Mort hadn't found any truffles. Maybe there were none to be found in that region. Maybe truffles weren't really what he was looking for.

We stopped at a roadside farm on the way back to the city. The hand-painted roadside sign said: "Venusin! Only $3.99 a lb!"

"Well-hung n' ready to eat," the fatso farmer said, and winked at Hedwig.

Home-butchery machetes hung from hooks in his garage meat market. He'd turned a trailer undercarriage into a carcass-hoist. Dried blood and congealed grease were spattered on the floor.

We didn't talk much after this bucolic shopping spree. New lights shone bright on the George Washington Bridge's fresh paint job when we crossed. The river flowed dark as always. Mort griped when he spotted Grand Opening signs for a deluxe wine shop scant blocks from his place of business. A homely hardware store had closed to make room for yet another gourmet supermarket.

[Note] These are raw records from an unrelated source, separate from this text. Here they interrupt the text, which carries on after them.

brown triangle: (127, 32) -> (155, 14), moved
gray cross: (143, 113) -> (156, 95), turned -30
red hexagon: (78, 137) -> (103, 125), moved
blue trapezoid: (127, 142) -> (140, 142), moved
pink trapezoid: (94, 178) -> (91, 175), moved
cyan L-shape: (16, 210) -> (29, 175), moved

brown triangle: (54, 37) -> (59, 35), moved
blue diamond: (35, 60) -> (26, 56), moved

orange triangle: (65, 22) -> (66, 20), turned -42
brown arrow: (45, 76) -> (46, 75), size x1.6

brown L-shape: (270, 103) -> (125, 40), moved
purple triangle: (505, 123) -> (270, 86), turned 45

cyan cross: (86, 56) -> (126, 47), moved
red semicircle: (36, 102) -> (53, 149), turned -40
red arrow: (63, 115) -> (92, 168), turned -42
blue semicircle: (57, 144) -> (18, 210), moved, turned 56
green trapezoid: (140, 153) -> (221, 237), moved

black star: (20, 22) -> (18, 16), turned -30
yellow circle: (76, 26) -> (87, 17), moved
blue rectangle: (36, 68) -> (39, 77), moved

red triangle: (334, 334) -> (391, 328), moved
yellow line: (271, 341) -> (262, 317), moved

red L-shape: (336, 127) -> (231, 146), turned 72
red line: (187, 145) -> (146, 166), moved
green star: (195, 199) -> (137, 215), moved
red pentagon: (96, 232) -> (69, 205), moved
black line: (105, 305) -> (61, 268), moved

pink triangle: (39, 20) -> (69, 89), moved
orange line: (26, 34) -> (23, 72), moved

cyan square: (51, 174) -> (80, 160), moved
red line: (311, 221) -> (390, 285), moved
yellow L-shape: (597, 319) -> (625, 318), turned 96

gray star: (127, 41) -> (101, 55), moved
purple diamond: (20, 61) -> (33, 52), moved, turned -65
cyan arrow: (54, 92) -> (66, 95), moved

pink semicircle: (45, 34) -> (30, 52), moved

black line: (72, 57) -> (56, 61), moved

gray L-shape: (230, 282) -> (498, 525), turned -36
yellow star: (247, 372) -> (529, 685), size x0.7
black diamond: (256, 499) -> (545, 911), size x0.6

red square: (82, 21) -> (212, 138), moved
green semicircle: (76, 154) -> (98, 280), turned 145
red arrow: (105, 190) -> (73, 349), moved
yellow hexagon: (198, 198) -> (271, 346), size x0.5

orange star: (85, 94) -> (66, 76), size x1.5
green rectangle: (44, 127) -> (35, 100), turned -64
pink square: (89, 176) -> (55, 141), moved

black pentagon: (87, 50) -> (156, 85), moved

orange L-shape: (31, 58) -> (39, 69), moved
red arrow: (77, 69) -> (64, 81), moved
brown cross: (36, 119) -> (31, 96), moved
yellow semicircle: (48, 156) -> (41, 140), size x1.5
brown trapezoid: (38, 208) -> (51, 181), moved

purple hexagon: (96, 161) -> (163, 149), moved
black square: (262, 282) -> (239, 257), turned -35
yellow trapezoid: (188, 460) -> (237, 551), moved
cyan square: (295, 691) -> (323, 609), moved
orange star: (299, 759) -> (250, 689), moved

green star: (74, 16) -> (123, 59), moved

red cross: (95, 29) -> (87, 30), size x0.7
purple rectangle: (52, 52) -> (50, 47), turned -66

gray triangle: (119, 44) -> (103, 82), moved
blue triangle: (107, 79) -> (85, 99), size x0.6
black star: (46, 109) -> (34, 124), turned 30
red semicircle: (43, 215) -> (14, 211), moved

Hedwig made venison stew, with a bottle of good burgundy in the sauce, accompanied by a meaningful mushroom casserole soufflé. Mort poo-poohed the white caplets I pulled from my jacket pocket. "Obviously not psilocybin," he said. "Edible, but flavorless."

Hedwig's boletus bonanza, however, was beyond dispute.

She shot me furtive looks while we ate. Maybe she wanted me to bring up the alleged rapist farmer's skeleton. Anything to put a sock in Mort's mouth as he went on and on about the history of wine-sauce cuisine — cue-zeen, he called it — and traditional truffle-hunting techniques that involved pigs, mutts and spinsters.

Dessert was wild blueberries, and hand-cranked ice cream flavored with black dried banana-shaped beans from Madagascar, where wide-eyed lemurs stared through the night from the boughs of baobabs and banyans.

Hedwig made the leap. She turned pro, and opened her own restaurant. Chez Edvige was an overnight success. High rollers have to call months in advance to reserve a good table.

Mort wears dark suits, flits ghostly in his guise as the joint's sommelier. He gets seriously pissed if anyone snaps their fingers at him and says, "Hey, waiter!"

Hardly anyone ever does that anymore. Almost everyone seems to know what sommeliers do, and are unfazed that it's possible to earn a living that way.

Porcini are often on the menu, as are chanterelles, morels, and scuttling lobster mushrooms, when they're seasonally available. But the last time I showed up to dine Chez Edvige, she looked kinda pregnant and it sorta spoiled my appetite, so I won't be going back.